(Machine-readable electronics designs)
▬▬▬▬▬▬▬▬▬▬

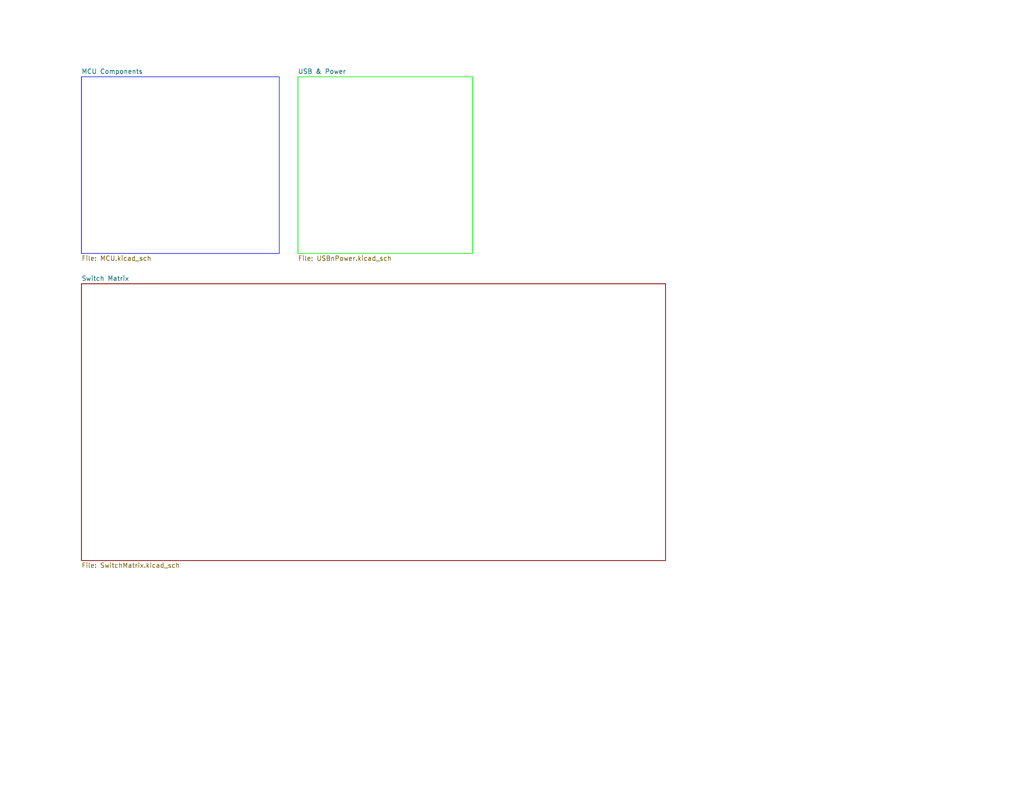
<source format=kicad_sch>
(kicad_sch (version 20230121) (generator eeschema)

  (uuid 903a77cb-19be-4965-b64e-eb1112eea36b)

  (paper "USLetter")

  (title_block
    (title "BadABoard MK1")
    (date "2022-09-13")
    (rev "1.0")
    (company "Callsign_Carrot")
  )

  


  (sheet (at 22.225 77.47) (size 159.385 75.565) (fields_autoplaced)
    (stroke (width 0.1524) (type solid))
    (fill (color 0 0 0 0.0000))
    (uuid 37615b6b-414d-4255-8283-90578e03119e)
    (property "Sheetname" "Switch Matrix" (at 22.225 76.7584 0)
      (effects (font (size 1.27 1.27)) (justify left bottom))
    )
    (property "Sheetfile" "SwitchMatrix.kicad_sch" (at 22.225 153.6196 0)
      (effects (font (size 1.27 1.27)) (justify left top))
    )
    (instances
      (project "BadABoard Bad Ass Board"
        (path "/903a77cb-19be-4965-b64e-eb1112eea36b" (page "4"))
      )
    )
  )

  (sheet (at 22.225 20.955) (size 53.975 48.26) (fields_autoplaced)
    (stroke (width 0.1524) (type solid) (color 24 33 255 1))
    (fill (color 0 0 0 0.0000))
    (uuid 8d5e261c-9dc1-415b-9131-592532de90a5)
    (property "Sheetname" "MCU Components" (at 22.225 20.2434 0)
      (effects (font (size 1.27 1.27)) (justify left bottom))
    )
    (property "Sheetfile" "MCU.kicad_sch" (at 22.225 69.7996 0)
      (effects (font (size 1.27 1.27)) (justify left top))
    )
    (instances
      (project "BadABoard Bad Ass Board"
        (path "/903a77cb-19be-4965-b64e-eb1112eea36b" (page "4"))
      )
    )
  )

  (sheet (at 81.28 20.955) (size 47.625 48.26) (fields_autoplaced)
    (stroke (width 0.1524) (type solid) (color 0 255 5 1))
    (fill (color 0 0 0 0.0000))
    (uuid b93c78aa-a838-408a-9c10-1657896aff3e)
    (property "Sheetname" "USB & Power" (at 81.28 20.2434 0)
      (effects (font (size 1.27 1.27)) (justify left bottom))
    )
    (property "Sheetfile" "USBnPower.kicad_sch" (at 81.28 69.7996 0)
      (effects (font (size 1.27 1.27)) (justify left top))
    )
    (instances
      (project "BadABoard Bad Ass Board"
        (path "/903a77cb-19be-4965-b64e-eb1112eea36b" (page "3"))
      )
    )
  )

  (sheet_instances
    (path "/" (page "1"))
  )
)

</source>
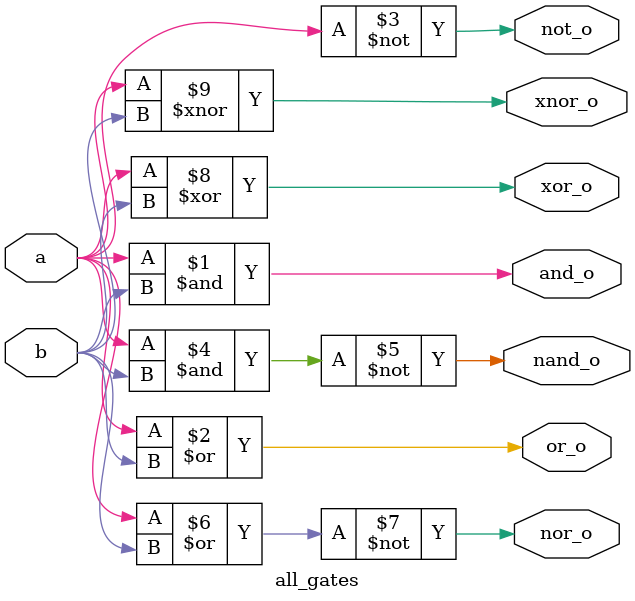
<source format=v>
module all_gates(
	input a,b,
	output and_o,or_o,not_o,nand_o,nor_o,xor_o,xnor_o);

	assign and_o=a&b;
        assign or_o=a|b;
	assign not_o=~a;
	assign nand_o= ~(a&b);
	assign nor_o= ~(a|b);
	assign xor_o=a^b;
	assign xnor_o=a~^b;
	endmodule

</source>
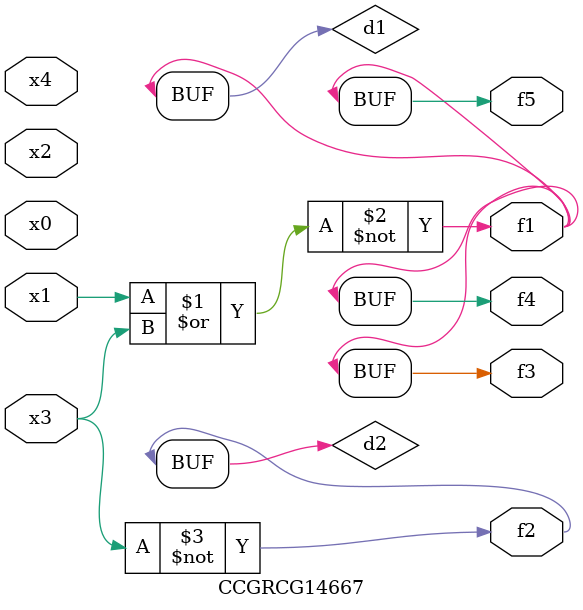
<source format=v>
module CCGRCG14667(
	input x0, x1, x2, x3, x4,
	output f1, f2, f3, f4, f5
);

	wire d1, d2;

	nor (d1, x1, x3);
	not (d2, x3);
	assign f1 = d1;
	assign f2 = d2;
	assign f3 = d1;
	assign f4 = d1;
	assign f5 = d1;
endmodule

</source>
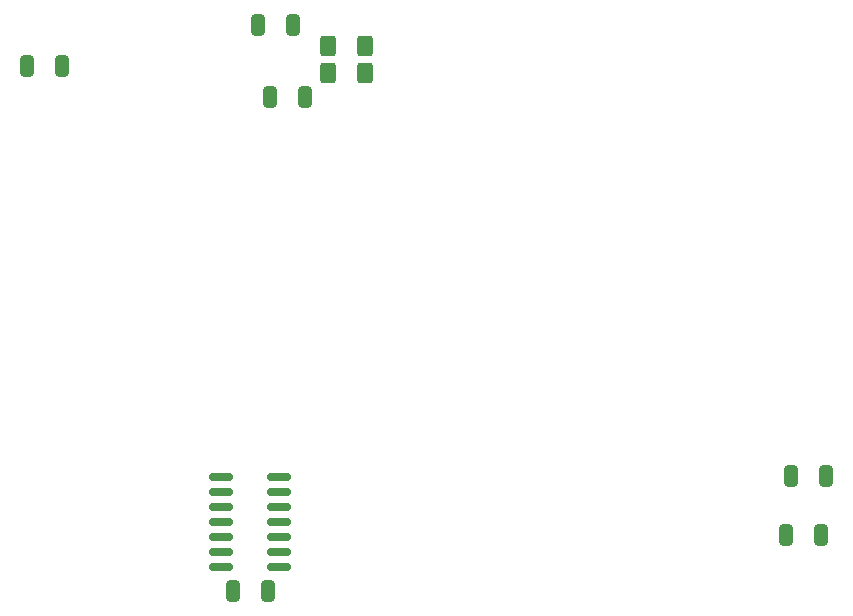
<source format=gbr>
%TF.GenerationSoftware,KiCad,Pcbnew,8.0.7-8.0.7-0~ubuntu22.04.1*%
%TF.CreationDate,2024-12-21T14:21:34+01:00*%
%TF.ProjectId,MMU_v1,4d4d555f-7631-42e6-9b69-6361645f7063,rev?*%
%TF.SameCoordinates,Original*%
%TF.FileFunction,Paste,Bot*%
%TF.FilePolarity,Positive*%
%FSLAX46Y46*%
G04 Gerber Fmt 4.6, Leading zero omitted, Abs format (unit mm)*
G04 Created by KiCad (PCBNEW 8.0.7-8.0.7-0~ubuntu22.04.1) date 2024-12-21 14:21:34*
%MOMM*%
%LPD*%
G01*
G04 APERTURE LIST*
G04 Aperture macros list*
%AMRoundRect*
0 Rectangle with rounded corners*
0 $1 Rounding radius*
0 $2 $3 $4 $5 $6 $7 $8 $9 X,Y pos of 4 corners*
0 Add a 4 corners polygon primitive as box body*
4,1,4,$2,$3,$4,$5,$6,$7,$8,$9,$2,$3,0*
0 Add four circle primitives for the rounded corners*
1,1,$1+$1,$2,$3*
1,1,$1+$1,$4,$5*
1,1,$1+$1,$6,$7*
1,1,$1+$1,$8,$9*
0 Add four rect primitives between the rounded corners*
20,1,$1+$1,$2,$3,$4,$5,0*
20,1,$1+$1,$4,$5,$6,$7,0*
20,1,$1+$1,$6,$7,$8,$9,0*
20,1,$1+$1,$8,$9,$2,$3,0*%
G04 Aperture macros list end*
%ADD10RoundRect,0.250000X-0.325000X-0.650000X0.325000X-0.650000X0.325000X0.650000X-0.325000X0.650000X0*%
%ADD11RoundRect,0.250000X0.325000X0.650000X-0.325000X0.650000X-0.325000X-0.650000X0.325000X-0.650000X0*%
%ADD12RoundRect,0.150000X-0.825000X-0.150000X0.825000X-0.150000X0.825000X0.150000X-0.825000X0.150000X0*%
%ADD13RoundRect,0.250000X-0.400000X-0.625000X0.400000X-0.625000X0.400000X0.625000X-0.400000X0.625000X0*%
G04 APERTURE END LIST*
D10*
%TO.C,C3*%
X53000000Y-78143000D03*
X55950000Y-78143000D03*
%TD*%
D11*
%TO.C,C1*%
X75479000Y-74714000D03*
X72529000Y-74714000D03*
%TD*%
%TO.C,C2*%
X76495000Y-80810000D03*
X73545000Y-80810000D03*
%TD*%
D10*
%TO.C,C9*%
X117686663Y-112877654D03*
X120636663Y-112877654D03*
%TD*%
D11*
%TO.C,C10*%
X120226663Y-117846154D03*
X117276663Y-117846154D03*
%TD*%
D12*
%TO.C,U3*%
X69383000Y-120561000D03*
X69383000Y-119291000D03*
X69383000Y-118021000D03*
X69383000Y-116751000D03*
X69383000Y-115481000D03*
X69383000Y-114211000D03*
X69383000Y-112941000D03*
X74333000Y-112941000D03*
X74333000Y-114211000D03*
X74333000Y-115481000D03*
X74333000Y-116751000D03*
X74333000Y-118021000D03*
X74333000Y-119291000D03*
X74333000Y-120561000D03*
%TD*%
D13*
%TO.C,R6*%
X78501000Y-78778000D03*
X81601000Y-78778000D03*
%TD*%
D11*
%TO.C,C4*%
X73411000Y-122593000D03*
X70461000Y-122593000D03*
%TD*%
D13*
%TO.C,R7*%
X78501000Y-76492000D03*
X81601000Y-76492000D03*
%TD*%
M02*

</source>
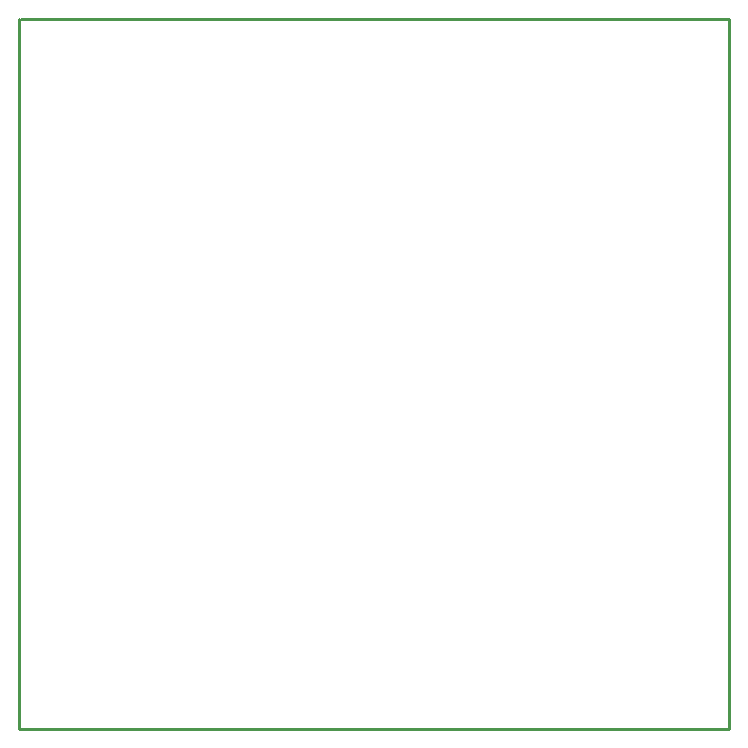
<source format=gko>
G04*
G04 #@! TF.GenerationSoftware,Altium Limited,Altium Designer,18.1.7 (191)*
G04*
G04 Layer_Color=16711935*
%FSLAX25Y25*%
%MOIN*%
G70*
G01*
G75*
%ADD10C,0.01000*%
D10*
Y236614D02*
X236221D01*
X235827D02*
X236221Y236221D01*
Y0D02*
Y236221D01*
X-394Y0D02*
X236221D01*
X-394D02*
Y236614D01*
M02*

</source>
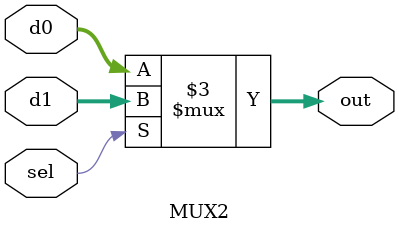
<source format=v>
`timescale 1ns / 1ps


module MUX2 #(parameter Data_width = 4)(
input [Data_width - 1:0] d0, d1,
input sel,
output reg [Data_width - 1:0] out 
);

always @ (d0, d1, sel)
begin
        if (sel)
            out <= d1;
        else
            out <= d0;
end
endmodule
</source>
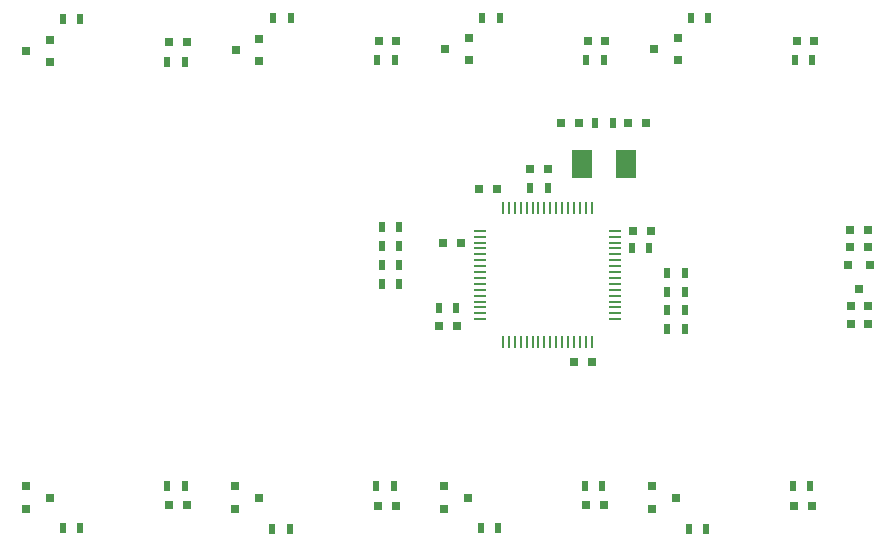
<source format=gbr>
G04 #@! TF.FileFunction,Paste,Top*
%FSLAX46Y46*%
G04 Gerber Fmt 4.6, Leading zero omitted, Abs format (unit mm)*
G04 Created by KiCad (PCBNEW 4.0.2-stable) date 2017年04月24日 星期一 06:29:02*
%MOMM*%
G01*
G04 APERTURE LIST*
%ADD10C,0.100000*%
%ADD11R,0.800000X0.750000*%
%ADD12R,0.800100X0.800100*%
%ADD13R,0.500000X0.900000*%
%ADD14R,0.250000X1.000000*%
%ADD15R,1.000000X0.250000*%
%ADD16R,1.700000X2.400000*%
G04 APERTURE END LIST*
D10*
D11*
X163125000Y-97925000D03*
X161625000Y-97925000D03*
X167275000Y-97925000D03*
X168775000Y-97925000D03*
X187600000Y-114975000D03*
X186100000Y-114975000D03*
X187600000Y-113475000D03*
X186100000Y-113475000D03*
X186050000Y-108475000D03*
X187550000Y-108475000D03*
X186050000Y-106975000D03*
X187550000Y-106975000D03*
X169200000Y-107075000D03*
X167700000Y-107075000D03*
X156175000Y-103525000D03*
X154675000Y-103525000D03*
X160475000Y-101825000D03*
X158975000Y-101825000D03*
X153125000Y-108075000D03*
X151625000Y-108075000D03*
X162675000Y-118150000D03*
X164175000Y-118150000D03*
X128400000Y-91125000D03*
X129900000Y-91125000D03*
X146151600Y-90995500D03*
X147651600Y-90995500D03*
X163850000Y-91000000D03*
X165350000Y-91000000D03*
X181525000Y-91000000D03*
X183025000Y-91000000D03*
X152750000Y-115150000D03*
X151250000Y-115150000D03*
X128400000Y-130325000D03*
X129900000Y-130325000D03*
X146075000Y-130350000D03*
X147575000Y-130350000D03*
X163725000Y-130325000D03*
X165225000Y-130325000D03*
X181350000Y-130350000D03*
X182850000Y-130350000D03*
D12*
X118292760Y-92832000D03*
X118292760Y-90932000D03*
X116293780Y-91882000D03*
X136039860Y-92732900D03*
X136039860Y-90832900D03*
X134040880Y-91782900D03*
X153775760Y-92650000D03*
X153775760Y-90750000D03*
X151776780Y-91700000D03*
X171450760Y-92650000D03*
X171450760Y-90750000D03*
X169451780Y-91700000D03*
X116299240Y-128725000D03*
X116299240Y-130625000D03*
X118298220Y-129675000D03*
X134024240Y-128725000D03*
X134024240Y-130625000D03*
X136023220Y-129675000D03*
X151674240Y-128725000D03*
X151674240Y-130625000D03*
X153673220Y-129675000D03*
X169299240Y-128725000D03*
X169299240Y-130625000D03*
X171298220Y-129675000D03*
D13*
X151225000Y-113650000D03*
X152725000Y-113650000D03*
X165950000Y-97925000D03*
X164450000Y-97925000D03*
X169075000Y-108575000D03*
X167575000Y-108575000D03*
X128243900Y-92775000D03*
X129743900Y-92775000D03*
X145998500Y-92633800D03*
X147498500Y-92633800D03*
X163700000Y-92625000D03*
X165200000Y-92625000D03*
X181375000Y-92625000D03*
X182875000Y-92625000D03*
X158975000Y-103450000D03*
X160475000Y-103450000D03*
X128250000Y-128700000D03*
X129750000Y-128700000D03*
X145925000Y-128725000D03*
X147425000Y-128725000D03*
X163575000Y-128700000D03*
X165075000Y-128700000D03*
X181200000Y-128725000D03*
X182700000Y-128725000D03*
X120900000Y-89176900D03*
X119400000Y-89176900D03*
X138684700Y-89065100D03*
X137184700Y-89065100D03*
X156400000Y-89050000D03*
X154900000Y-89050000D03*
X174050000Y-89050000D03*
X172550000Y-89050000D03*
X146400000Y-106775000D03*
X147900000Y-106775000D03*
X146400000Y-108375000D03*
X147900000Y-108375000D03*
X146400000Y-109975000D03*
X147900000Y-109975000D03*
X146400000Y-111575000D03*
X147900000Y-111575000D03*
X120900000Y-132275000D03*
X119400000Y-132275000D03*
X138625000Y-132300000D03*
X137125000Y-132300000D03*
X156275000Y-132275000D03*
X154775000Y-132275000D03*
X173900000Y-132300000D03*
X172400000Y-132300000D03*
X172100000Y-115425000D03*
X170600000Y-115425000D03*
X172100000Y-113825000D03*
X170600000Y-113825000D03*
X172100000Y-112225000D03*
X170600000Y-112225000D03*
X172100000Y-110625000D03*
X170600000Y-110625000D03*
D12*
X187775000Y-109974240D03*
X185875000Y-109974240D03*
X186825000Y-111973220D03*
D14*
X164175000Y-105125000D03*
X163675000Y-105125000D03*
X163175000Y-105125000D03*
X162675000Y-105125000D03*
X162175000Y-105125000D03*
X161675000Y-105125000D03*
X161175000Y-105125000D03*
X160675000Y-105125000D03*
X160175000Y-105125000D03*
X159675000Y-105125000D03*
X159175000Y-105125000D03*
X158675000Y-105125000D03*
X158175000Y-105125000D03*
X157675000Y-105125000D03*
X157175000Y-105125000D03*
X156675000Y-105125000D03*
D15*
X154725000Y-107075000D03*
X154725000Y-107575000D03*
X154725000Y-108075000D03*
X154725000Y-108575000D03*
X154725000Y-109075000D03*
X154725000Y-109575000D03*
X154725000Y-110075000D03*
X154725000Y-110575000D03*
X154725000Y-111075000D03*
X154725000Y-111575000D03*
X154725000Y-112075000D03*
X154725000Y-112575000D03*
X154725000Y-113075000D03*
X154725000Y-113575000D03*
X154725000Y-114075000D03*
X154725000Y-114575000D03*
D14*
X156675000Y-116525000D03*
X157175000Y-116525000D03*
X157675000Y-116525000D03*
X158175000Y-116525000D03*
X158675000Y-116525000D03*
X159175000Y-116525000D03*
X159675000Y-116525000D03*
X160175000Y-116525000D03*
X160675000Y-116525000D03*
X161175000Y-116525000D03*
X161675000Y-116525000D03*
X162175000Y-116525000D03*
X162675000Y-116525000D03*
X163175000Y-116525000D03*
X163675000Y-116525000D03*
X164175000Y-116525000D03*
D15*
X166125000Y-114575000D03*
X166125000Y-114075000D03*
X166125000Y-113575000D03*
X166125000Y-113075000D03*
X166125000Y-112575000D03*
X166125000Y-112075000D03*
X166125000Y-111575000D03*
X166125000Y-111075000D03*
X166125000Y-110575000D03*
X166125000Y-110075000D03*
X166125000Y-109575000D03*
X166125000Y-109075000D03*
X166125000Y-108575000D03*
X166125000Y-108075000D03*
X166125000Y-107575000D03*
X166125000Y-107075000D03*
D16*
X163350000Y-101450000D03*
X167050000Y-101450000D03*
M02*

</source>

▬▬▬▬▬▬▬▬▬▬

> **Exercise**
From the data above, output only the lines between the line containing "X154725000Y-108575000D03*" and the line containing "X154725000Y-113075000D03*", inclusive, exactly as written.

> **Answer to the problem**
X154725000Y-108575000D03*
X154725000Y-109075000D03*
X154725000Y-109575000D03*
X154725000Y-110075000D03*
X154725000Y-110575000D03*
X154725000Y-111075000D03*
X154725000Y-111575000D03*
X154725000Y-112075000D03*
X154725000Y-112575000D03*
X154725000Y-113075000D03*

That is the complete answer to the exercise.